▶ [WORK REQUIRED]: From the line with "Zentralamerika" through the line with "Diese Website benutzt", repeat the entries verbatim, both end lines included, and add nothing.

DATA FOR REVIEW section start

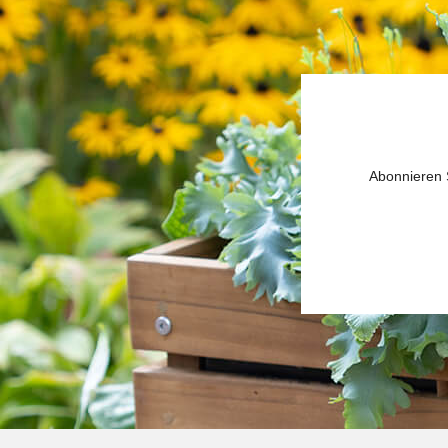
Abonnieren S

DATA FOR REVIEW section end
DATA FOR REVIEW section start

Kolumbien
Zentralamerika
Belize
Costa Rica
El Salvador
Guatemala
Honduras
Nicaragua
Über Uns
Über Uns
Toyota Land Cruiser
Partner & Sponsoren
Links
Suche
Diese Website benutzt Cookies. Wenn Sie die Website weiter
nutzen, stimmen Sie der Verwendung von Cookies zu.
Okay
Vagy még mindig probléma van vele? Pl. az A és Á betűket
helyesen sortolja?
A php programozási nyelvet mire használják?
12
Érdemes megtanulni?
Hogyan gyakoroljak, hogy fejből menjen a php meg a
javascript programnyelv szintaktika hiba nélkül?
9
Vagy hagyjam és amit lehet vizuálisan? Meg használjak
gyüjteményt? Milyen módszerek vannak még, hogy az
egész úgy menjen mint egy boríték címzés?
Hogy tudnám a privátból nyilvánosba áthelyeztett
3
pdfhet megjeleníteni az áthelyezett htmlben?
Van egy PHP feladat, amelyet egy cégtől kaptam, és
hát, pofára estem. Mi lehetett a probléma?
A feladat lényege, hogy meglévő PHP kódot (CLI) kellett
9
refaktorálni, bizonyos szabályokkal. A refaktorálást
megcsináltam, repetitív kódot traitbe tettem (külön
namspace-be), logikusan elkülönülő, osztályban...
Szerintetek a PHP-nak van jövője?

DATA FOR REVIEW section end

▶ [ANSWER TO THE PROBLEM]:
Zentralamerika
Belize
Costa Rica
El Salvador
Guatemala
Honduras
Nicaragua
Über Uns
Über Uns
Toyota Land Cruiser
Partner & Sponsoren
Links
Suche
Diese Website benutzt Cookies. Wenn Sie die Website weiter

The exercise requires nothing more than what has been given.